She has some great stories!
a : a divine influence or action on a person believed to qualify him or her to receive and communicate sacred revelation
b : the action or power of moving the intellect or emotions
c : the act of influencing or suggesting opinions
d : the quality or state of being inspired
e : something that is inspired <a scheme that was pure inspiration>
Today, while on my daily afternoon walk , I realized that over the last few weeks I have been hearing vague whispers in my mind. Whispers that speak of creativity, of humor, of boredom, of fear, of forgetting, of ageing. Trying to pinpoint where they have been coming from, I thought back over my last few days trying to recall conversations I may have heard or places I may have been. Anything that might help me give form to these thoughts.
Was it during my visit to the Doctor’s office or perhaps while I was in line at the grocery store? Perhaps I read something while scrolling through Facebook or saw something while watching a movie. Maybe it was the beauty of that big fluffy cloud or the morning mist. The list could go on for pages and pages. Inspiration can come from anything or anywhere. A person, a place or a thing.

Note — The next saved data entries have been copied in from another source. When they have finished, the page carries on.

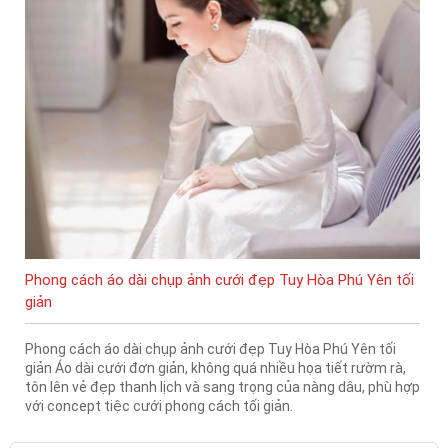
Phong cách áo dài chụp ảnh cưới đẹp Tuy Hòa Phú Yên tối
giản
Phong cách áo dài chụp ảnh cưới đẹp Tuy Hòa Phú Yên tối
giản Áo dài cưới đơn giản, không quá nhiều họa tiết rườm rà,
tôn lên vẻ đẹp thanh lịch và sang trọng của nàng dâu, phù hợp
với concept tiệc cưới phong cách tối giản.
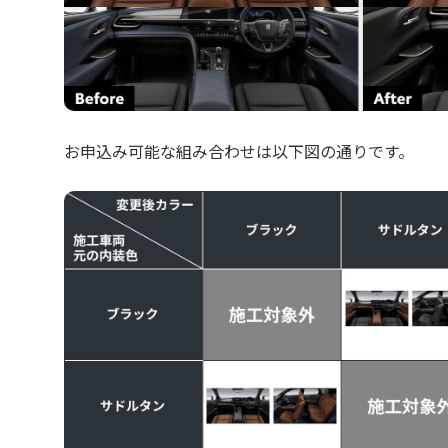
お申込み可能な組み合わせは以下図の通りです。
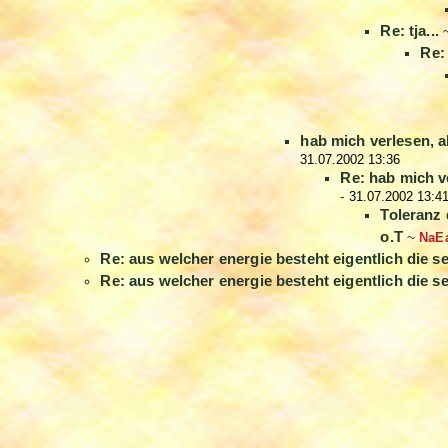
Re: tja...
Re: 
hab mich verlesen, a
31.07.2002 13:36
Re: hab mich v
-
31.07.2002 13:4
Toleranz 
o.T
~
NaE
Re: aus welcher energie besteht eigentlich die s
Re: aus welcher energie besteht eigentlich die s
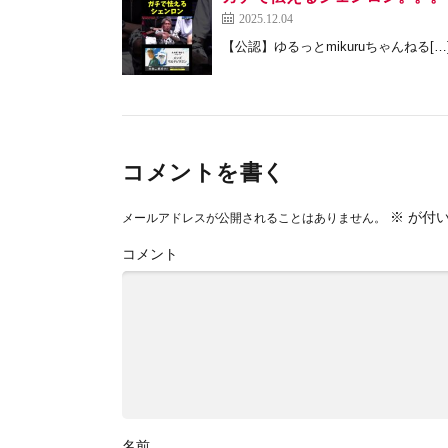
2025.12.04
【公認】ゆるっとmikuruちゃんねる[…
コメントを書く
※
が付い
メールアドレスが公開されることはありません。
コメント
名前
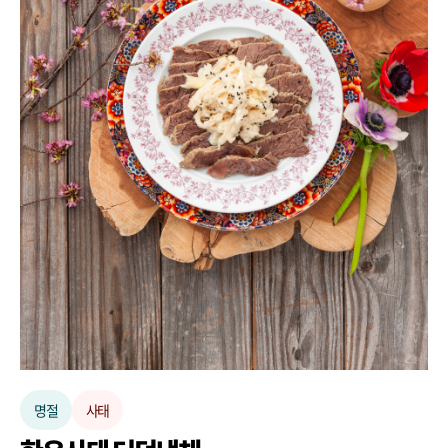
명절
사태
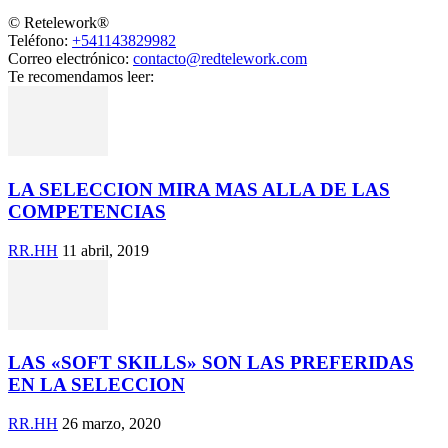
© Retelework®
Teléfono:
+541143829982
Correo electrónico:
contacto@redtelework.com
Te recomendamos leer:
LA SELECCION MIRA MAS ALLA DE LAS
COMPETENCIAS
RR.HH
11 abril, 2019
LAS «SOFT SKILLS» SON LAS PREFERIDAS
EN LA SELECCION
RR.HH
26 marzo, 2020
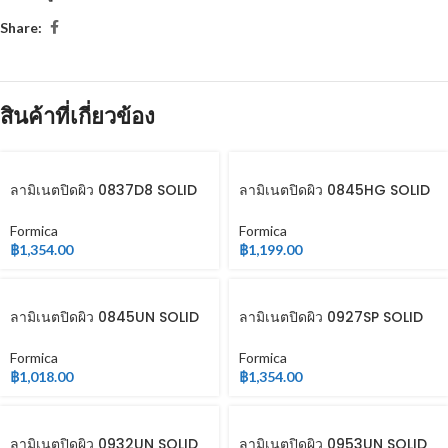
Share:
สินค้าที่เกี่ยวข้อง
ลามิเนตปิดผิว 0837D8 SOLID
ลามิเนตปิดผิว 0845HG SOLID
COLOR
COLOR
Formica
Formica
฿
1,354.00
฿
1,199.00
ลามิเนตปิดผิว 0845UN SOLID
ลามิเนตปิดผิว 0927SP SOLID
COLOR
COLOR
Formica
Formica
฿
1,018.00
฿
1,354.00
ลามิเนตปิดผิว 0932UN SOLID
ลามิเนตปิดผิว 0953UN SOLID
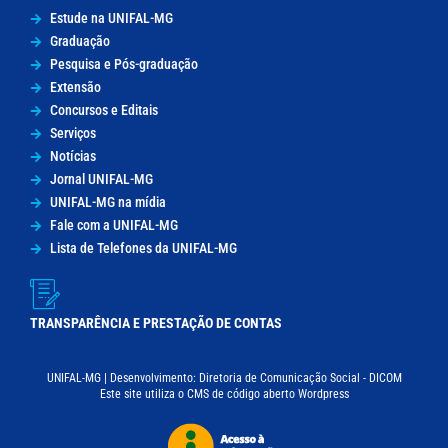
Estude na UNIFAL-MG
Graduação
Pesquisa e Pós-graduação
Extensão
Concursos e Editais
Serviços
Notícias
Jornal UNIFAL-MG
UNIFAL-MG na mídia
Fale com a UNIFAL-MG
Lista de Telefones da UNIFAL-MG
TRANSPARÊNCIA E PRESTAÇÃO DE CONTAS
UNIFAL-MG | Desenvolvimento: Diretoria de Comunicação Social - DICOM
Este site utiliza o CMS de código aberto Wordpress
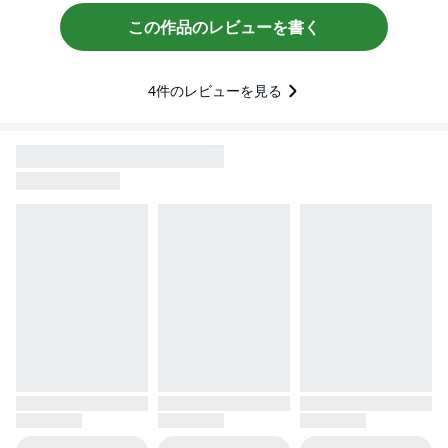
この作品のレビューを書く
4
件のレビューを見る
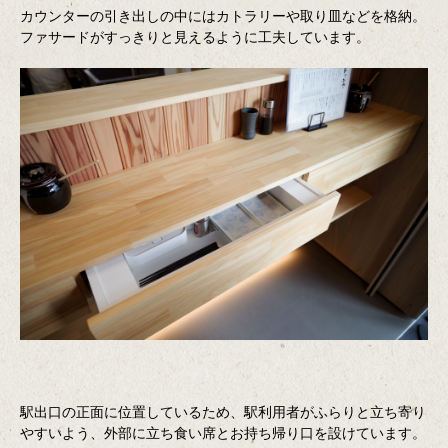
カウンターの引き出しの中にはカトラリーや取り皿などを格納。
ファサードがすっきりと見えるように工夫しています。
駅出口の正面に位置しているため、駅利用者がふらりと立ち寄り
やすいよう、外部に立ち食い席とお持ち帰り口を設けています。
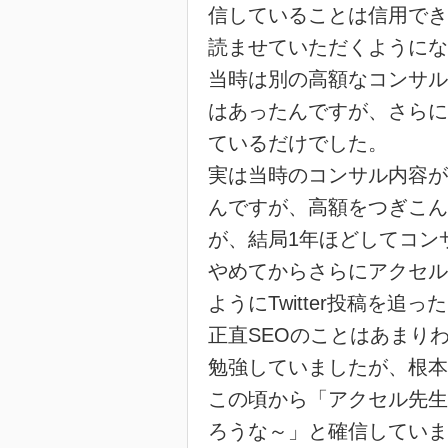
信していることは信用でき
読ませていただくようにな
当時は別の高額なコンサル
はあったんですが、さらに
ているだけでした。
実は当時のコンサル内容が
んですが、高額をつぎこん
が、結局1年ほどしてコン
やめてからさらにアクセル
ようにTwitter投稿を追
正直SEOのことはあまり
勉強していましたが、根本
この頃から「アクセル先生
ろうな～」と確信していま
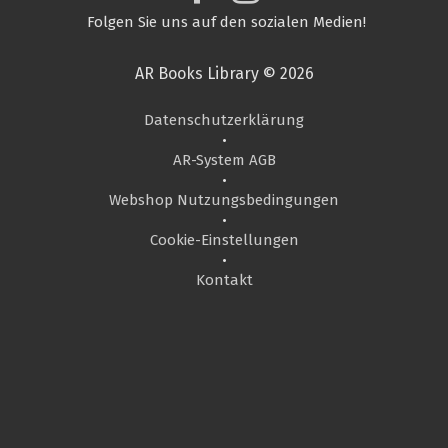
Folgen Sie uns auf den sozialen Medien!
AR Books Library © 2026
Datenschutzerklärung
•
AR-System AGB
•
Webshop Nutzungsbedingungen
•
Cookie-Einstellungen
•
Kontakt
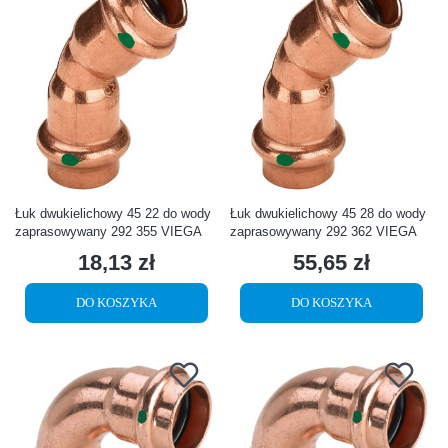
Łuk dwukielichowy 45 22 do wody
Łuk dwukielichowy 45 28 do wody
zaprasowywany 292 355 VIEGA
zaprasowywany 292 362 VIEGA
18,13 zł
55,65 zł
Cena
Cena
DO KOSZYKA
DO KOSZYKA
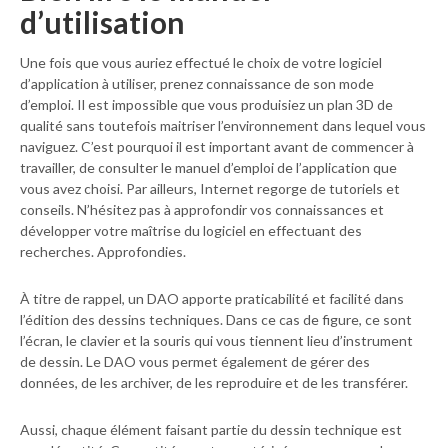
d’utilisation
Une fois que vous auriez effectué le choix de votre logiciel
d’application à utiliser, prenez connaissance de son mode
d’emploi. Il est impossible que vous produisiez un plan 3D de
qualité sans toutefois maitriser l’environnement dans lequel vous
naviguez. C’est pourquoi il est important avant de commencer à
travailler, de consulter le manuel d’emploi de l’application que
vous avez choisi. Par ailleurs, Internet regorge de tutoriels et
conseils. N’hésitez pas à approfondir vos connaissances et
développer votre maîtrise du logiciel en effectuant des
recherches. Approfondies.
À titre de rappel, un DAO apporte praticabilité et facilité dans
l’édition des dessins techniques. Dans ce cas de figure, ce sont
l’écran, le clavier et la souris qui vous tiennent lieu d’instrument
de dessin. Le DAO vous permet également de gérer des
données, de les archiver, de les reproduire et de les transférer.
Aussi, chaque élément faisant partie du dessin technique est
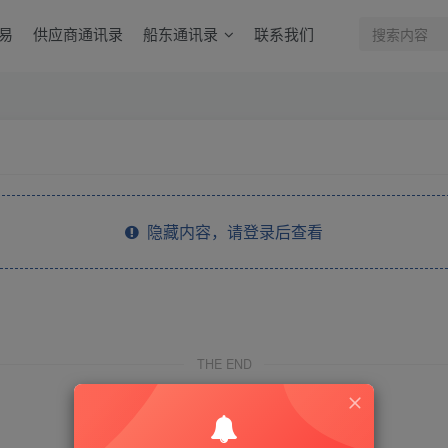
易
供应商通讯录
船东通讯录
联系我们
隐藏内容，请登录后查看
THE END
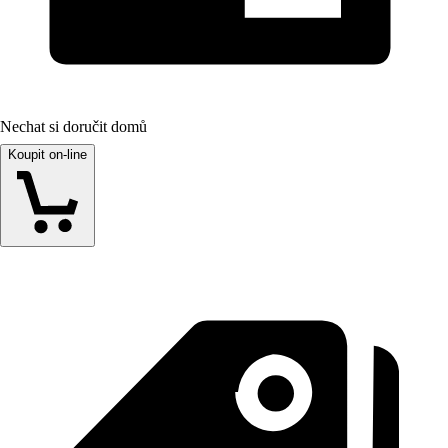
Nechat si doručit domů
Koupit on-line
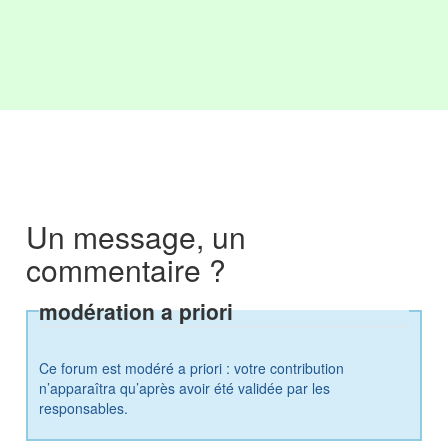
Un message, un
commentaire ?
modération a priori
Ce forum est modéré a priori : votre contribution
n’apparaîtra qu’après avoir été validée par les
responsables.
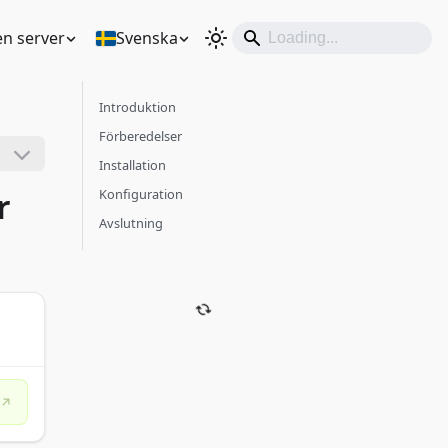
en server
Svenska
Introduktion
Förberedelser
Installation
r
Konfiguration
Avslutning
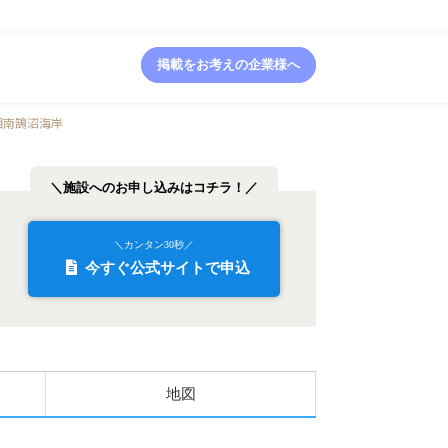
掲載をお考えの企業様へ
湘南鵠沼海岸
＼施設へのお申し込みはコチラ！／
＼カンタン30秒／
今すぐ公式サイトで申込
地図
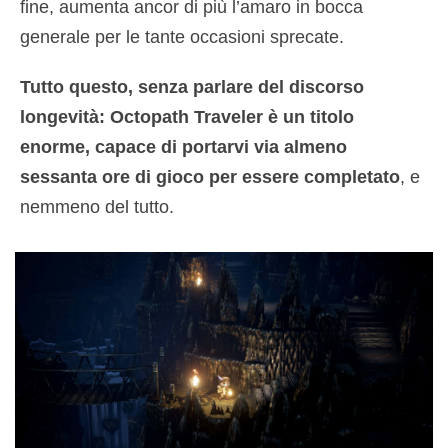
fine, aumenta ancor di più l’amaro in bocca
generale per le tante occasioni sprecate.
Tutto questo, senza parlare del discorso
longevità: Octopath Traveler è un titolo
enorme, capace di portarvi via almeno
sessanta ore di gioco per essere completato
, e
nemmeno del tutto.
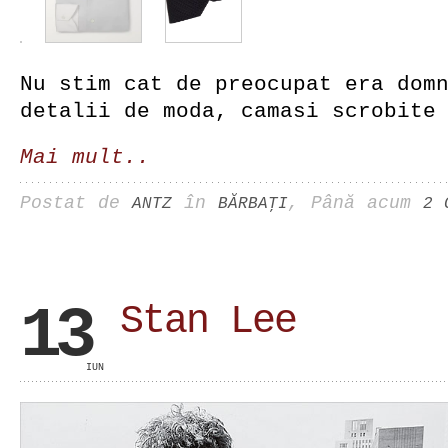
Nu stim cat de preocupat era dom
detalii de moda, camasi scrobite
Mai mult..
Postat de
în
, Până acum
ANTZ
BĂRBAŢI
2 
13
Stan Lee
IUN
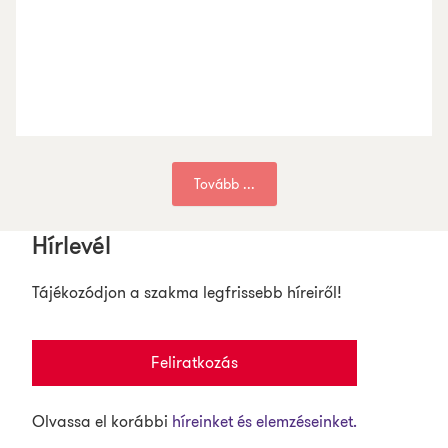
Tovább ...
Hírlevél
Tájékozódjon a szakma legfrissebb híreiről!
Feliratkozás
Olvassa el korábbi
híreinket és elemzéseinket.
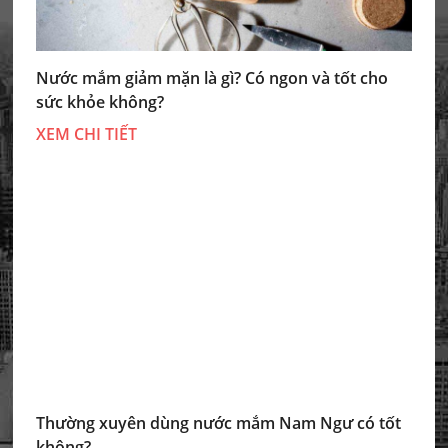
Nước mắm giảm mặn là gì? Có ngon và tốt cho
sức khỏe không?
XEM CHI TIẾT
Thường xuyên dùng nước mắm Nam Ngư có tốt
không?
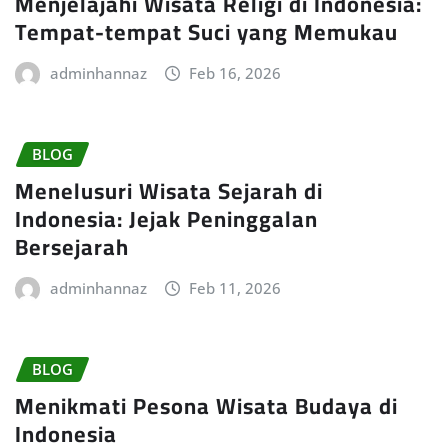
Menjelajahi Wisata Religi di Indonesia:
Tempat-tempat Suci yang Memukau
adminhannaz
Feb 16, 2026
BLOG
Menelusuri Wisata Sejarah di
Indonesia: Jejak Peninggalan
Bersejarah
adminhannaz
Feb 11, 2026
BLOG
Menikmati Pesona Wisata Budaya di
Indonesia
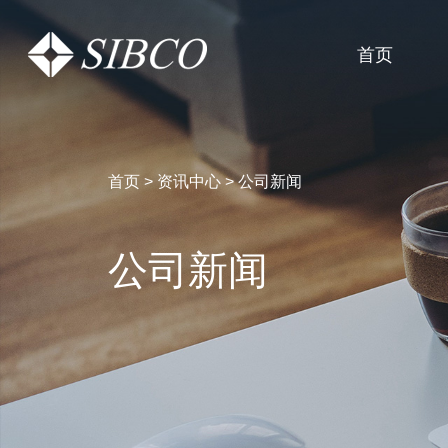
首页
首页
>
资讯中心
>
公司新闻
公司新闻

It’s important for me to find meaning in the things that I do and the thoughts that I have. Being retired is not all it’s cracked up to be. I have a lot of free time on my hands and I need to find ways to occupy my day and I certainly don’t need to dwell in negativity worrying about ‘what’s next’. I’ve done just about everything on my ‘Bucket List’, and have lived a life full of adventure; one most folks only dream about. I feel like I’ve been inspired forever but the reality is that ever since I returned from Mexico last Spring, I’ve kind of dropped by the wayside and I’m just dawdling along. Yes, I’ve been busy building a healthy lifestyle after some physical challenges, but I haven’t been doing much else.
Well, that is about to change! Thanks to good old Facebook, I got a message from an old friend asking me to follow her blog and it hit me like a lead balloon…yes, I actually have a blog….one I haven’t even thought about for over a year. Why? who knows. Lots of reasons. I stopped jotting down my thoughts because I developed frozen shoulders but I can’t use that excuse any more. I have 95% range of motion back and there is nothing to stop me from typing, so my new resolve is to continue with my ‘story’ that basically ended in 92′. It doesn’t matter to me if it never gets read, but it does matter to me that I finish what I started.